4.7 Exploratory Data Analysis

In this section we do not perform statistical tests. The goal is quality control: check count distributions, detect technical outliers, and confirm that samples cluster as expected by condition before committing to differential expression analysis.

4.7.1 Estimate Size Factors

Library sizes (total mapped reads) differ between samples due to technical variation in sequencing depth. DESeq2's median-of-ratios normalisation corrects for this by computing a size factor per sample. Size factors close to 1.0 indicate balanced libraries; values far from 1.0 suggest uneven sequencing depth and warrant investigation.

dds <- estimateSizeFactors(dds)

sizeFactors(dds) %>%
  enframe(name = "sample", value = "size_factor") %>%
  kable(digits = 3, caption = "DESeq2 size factors per sample") %>%
  kable_styling(bootstrap_options = c("striped", "hover"), full_width = FALSE)

Table 4.3: Table 4.4: DESeq2 size factors per sample
sample	size_factor
C1	0.680
C2	0.584
C3	2.324
sac1	0.977
sac2	0.877
sac3	1.275

4.7.2 Distribution of Normalised Counts

Boxplots of log2-normalised counts per sample provide a quick visual check that all samples have comparable expression distributions. After normalisation, boxes should overlap substantially. A sample that is a clear outlier in median or spread may indicate a failed library or mislabelled condition.

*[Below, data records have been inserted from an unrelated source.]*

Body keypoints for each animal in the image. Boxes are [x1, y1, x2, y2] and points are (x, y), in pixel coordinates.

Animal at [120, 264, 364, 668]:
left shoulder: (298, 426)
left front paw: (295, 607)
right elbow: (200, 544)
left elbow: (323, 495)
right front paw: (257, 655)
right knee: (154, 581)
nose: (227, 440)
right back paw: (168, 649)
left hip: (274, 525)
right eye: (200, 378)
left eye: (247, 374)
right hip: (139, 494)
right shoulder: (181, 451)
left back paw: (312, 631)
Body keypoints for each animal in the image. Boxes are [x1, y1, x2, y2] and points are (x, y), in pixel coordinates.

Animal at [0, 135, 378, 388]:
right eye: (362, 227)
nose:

📌 Remember: These normalised counts are for visualisation only. Always feed DESeq2 raw integer counts.

cols_condition <- c("control"   = "#2c7bb6",
                    "treatment" = "#d7191c")

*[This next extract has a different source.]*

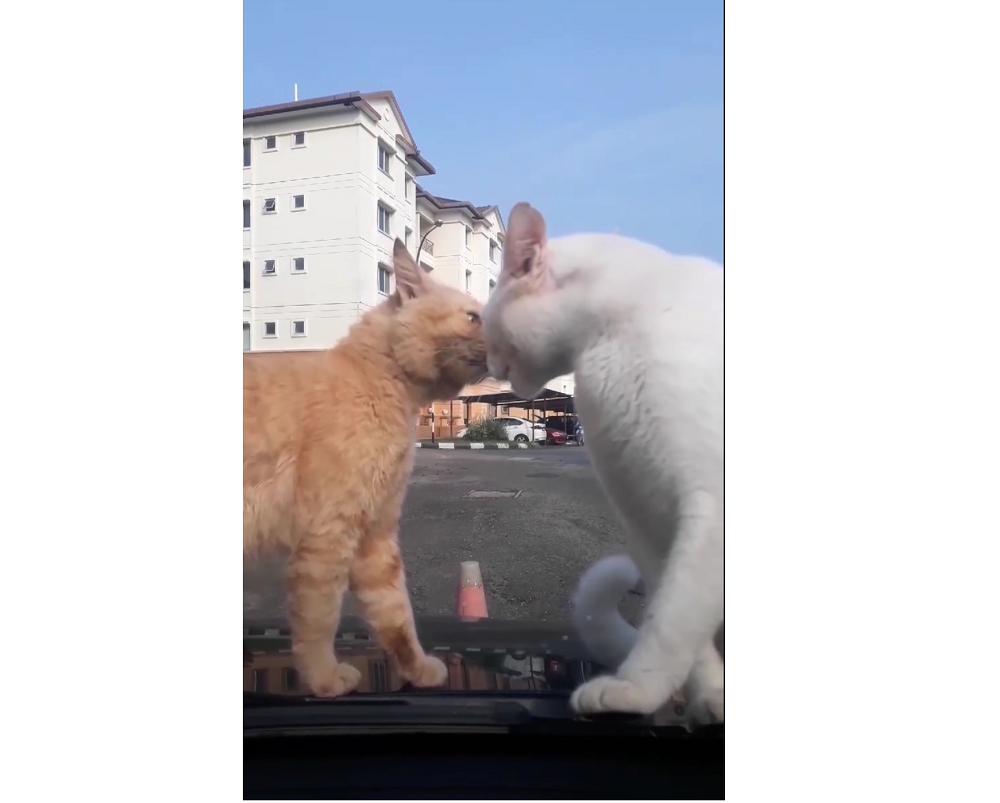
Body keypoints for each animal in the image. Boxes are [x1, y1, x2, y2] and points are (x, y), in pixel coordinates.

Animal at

normalized_counts <- counts(dds, normalized = TRUE)

counts_norm <- reshape2::melt(
  normalized_counts,
  varnames   = c("gene_id", "sample"),
  value.name = "counts"
)

counts_norm <- inner_join(
  counts_norm,
  as.data.frame(colData(dds)),
  by = "sample"
)

dir.create(file.path(git_root, "results", "plots"), recursive = TRUE, showWarnings = FALSE)

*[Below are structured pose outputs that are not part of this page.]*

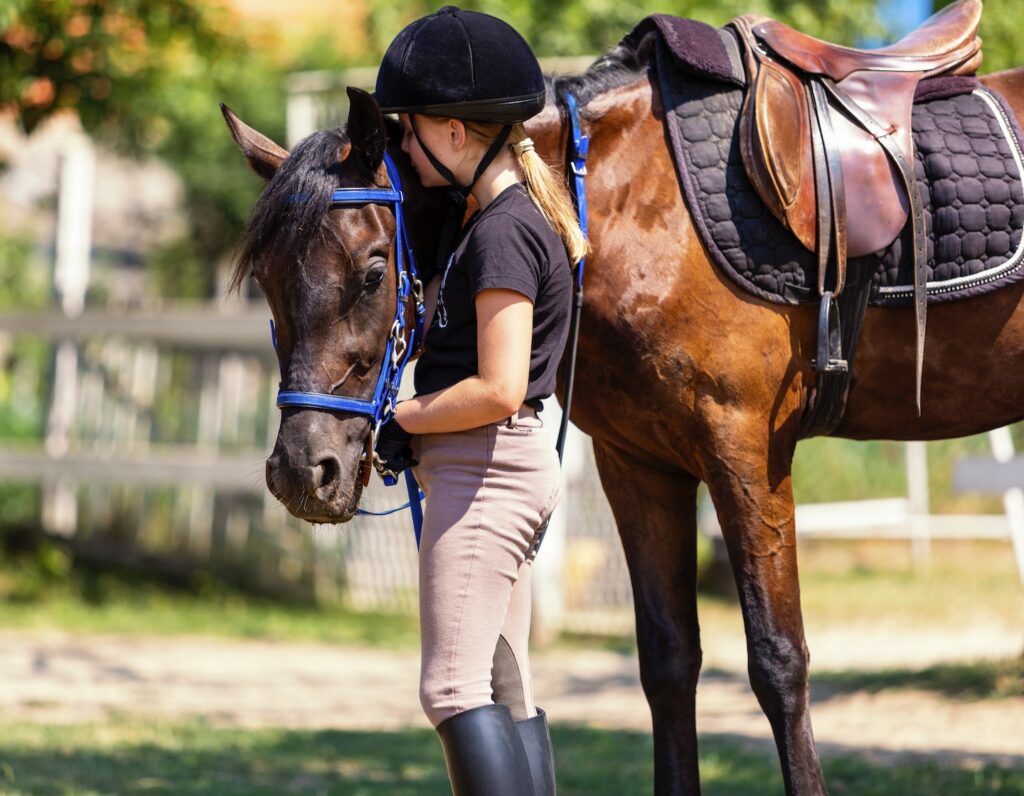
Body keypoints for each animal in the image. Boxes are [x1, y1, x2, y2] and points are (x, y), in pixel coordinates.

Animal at [222, 31, 1024, 796]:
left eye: (372, 272)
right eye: (264, 279)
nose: (303, 470)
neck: (628, 210)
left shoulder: (745, 452)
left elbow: (778, 661)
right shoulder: (640, 463)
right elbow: (668, 661)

distribution <- ggplot(counts_norm,
                       aes(x    = sample,
                           y    = log2(counts + 1),
                           fill = condition)) +
  geom_boxplot(outlier.size = 0.3, alpha = 0.8) +
  coord_flip() +
  theme_pubr(border = TRUE) +
  xlab("Sample") +
  ylab("log2(normalised counts + 1)") +
  ggtitle("Normalised count distribution — E. coli MG1655") +
  scale_fill_manual(values = cols_condition)

distribution

ggsave(
  filename = file.path(git_root, "results", "plots", "normalised_count_distribution.png"),
  plot     = distribution,
  width    = 8,
  height   = 6,
  dpi      = 300
)

💡 Extra: You can always use plotly!

ggplotly(distribution)

C3 had a size factor of 2.324 — nearly 4x higher than C2 (0.584). Before normalization, C3 raw counts were inflated. After DESeq2’s median-of-ratios normalization, all samples align. This is why you never skip the normalization check, and why raw counts must go into DESeq2 rather than pre-normalized values.